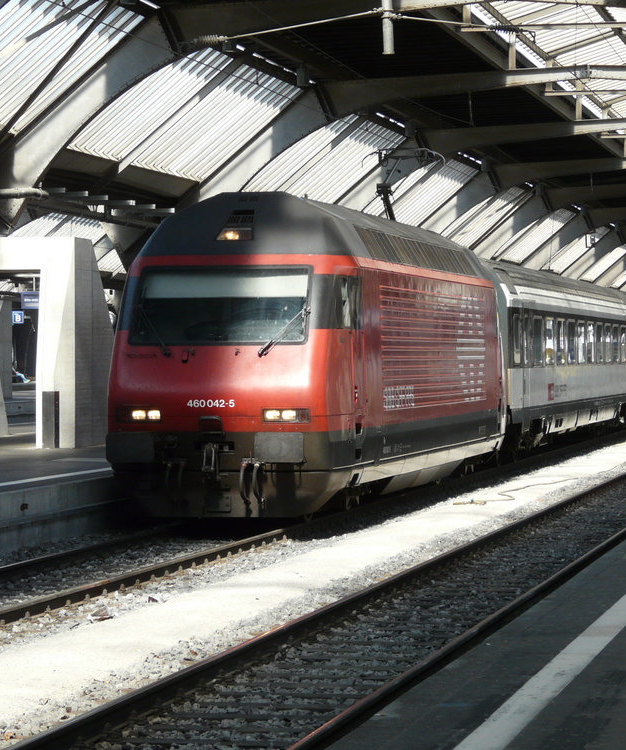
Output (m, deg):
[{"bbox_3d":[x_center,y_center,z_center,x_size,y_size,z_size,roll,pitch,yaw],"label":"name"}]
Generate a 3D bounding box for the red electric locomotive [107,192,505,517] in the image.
=======
§ TASK REQUIREMENTS: Rewrite the listing above with "red electric locomotive" changed to "green electric locomotive", keeping everything else the same, and omit the picture.

§ EXERCISE ANSWER:
Output (m, deg):
[{"bbox_3d":[x_center,y_center,z_center,x_size,y_size,z_size,roll,pitch,yaw],"label":"name"}]
Generate a 3D bounding box for the green electric locomotive [107,192,505,517] in the image.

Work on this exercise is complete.